═══ STUDY TEXT ═══

Neighbourly concerns

South China Morning Post
2012-01-30
Insight

The strategic importance of Myanmar to China is often overblown; it’s not part of some grand scheme. Rather, Beijing’s focus is on managing relations in the border regions

Zha Daojiong

One after another, Western dignitaries are travelling to Myanmar. A standard interpretation of the change in attitude is that Myanmar is finally demonstrating the courage and means to break away from China. But was Myanmar in the Chinese “geopolitical grip” in the first place?

When international observers look for manifestations of a Chinese grand scheme relating to Myanmar, they have plenty of examples. For one, there is the notion that Myanmar represents a “land bridge” for China to gain strategic access to the Indian Ocean. That imagery immediately brings India, which is supposed to be locked in a geo-strategic rivalry with China, into the picture.

═══

**WHAT THIS EXERCISE ASKS**
A - Decide whether each statement agrees with the Myanmar article. Answer yes or no, and quote the deciding words.
(i) Western dignitaries are travelling to Myanmar one after another.
(ii) Beijing's focus is on gaining access to the Pacific Ocean.
(iii) The piece appeared in the South China Morning Post.
B - Reproduce the passage of the Myanmar article starting with "One after another, Western" and going on through "the first place?".
C - Answer these questions from the Myanmar article.
(i) On what date was it published?
(ii) Who wrote it?
(iii) Which country is said to be locked in a geo-strategic rivalry with China?

═══ AVAILABLE DATA ═══

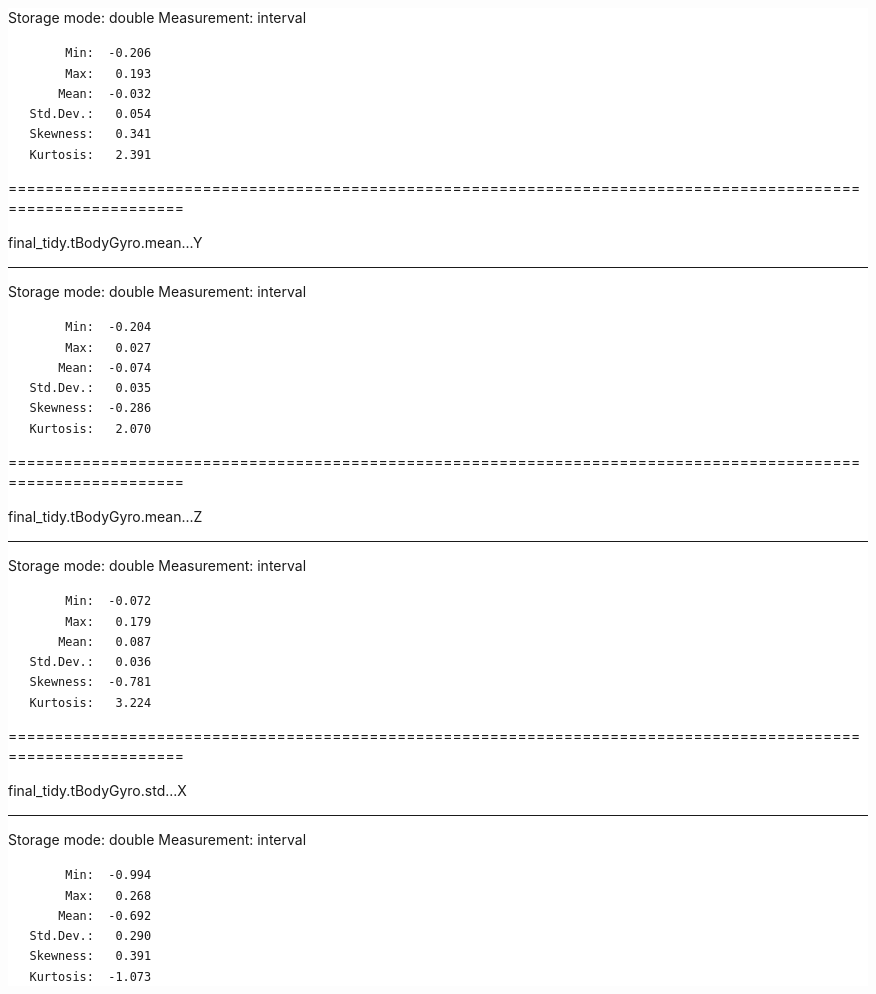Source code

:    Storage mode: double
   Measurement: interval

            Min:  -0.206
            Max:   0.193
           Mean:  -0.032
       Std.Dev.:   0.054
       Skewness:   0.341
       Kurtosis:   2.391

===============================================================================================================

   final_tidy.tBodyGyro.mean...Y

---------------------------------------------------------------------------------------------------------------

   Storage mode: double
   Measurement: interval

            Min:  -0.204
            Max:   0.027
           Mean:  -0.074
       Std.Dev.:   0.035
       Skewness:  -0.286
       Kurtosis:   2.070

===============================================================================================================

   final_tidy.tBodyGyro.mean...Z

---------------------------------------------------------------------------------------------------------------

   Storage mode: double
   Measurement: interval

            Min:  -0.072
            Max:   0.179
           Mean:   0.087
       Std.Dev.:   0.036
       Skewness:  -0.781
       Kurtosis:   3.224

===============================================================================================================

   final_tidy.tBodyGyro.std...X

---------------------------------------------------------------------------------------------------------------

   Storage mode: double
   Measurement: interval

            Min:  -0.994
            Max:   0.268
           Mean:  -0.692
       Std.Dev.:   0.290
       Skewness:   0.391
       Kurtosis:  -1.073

═══

**ANSWERS TO THE EXERCISE**
A -
(i) Yes: "One after another, Western dignitaries are travelling to Myanmar."
(ii) No: "Beijing’s focus is on managing relations in the border regions"
(iii) Yes: "South China Morning Post"

B -
One after another, Western dignitaries are travelling to Myanmar. A standard interpretation of the change in attitude is that Myanmar is finally demonstrating the courage and means to break away from China. But was Myanmar in the Chinese “geopolitical grip” in the first place?

C -
(i) 2012-01-30
(ii) Zha Daojiong
(iii) India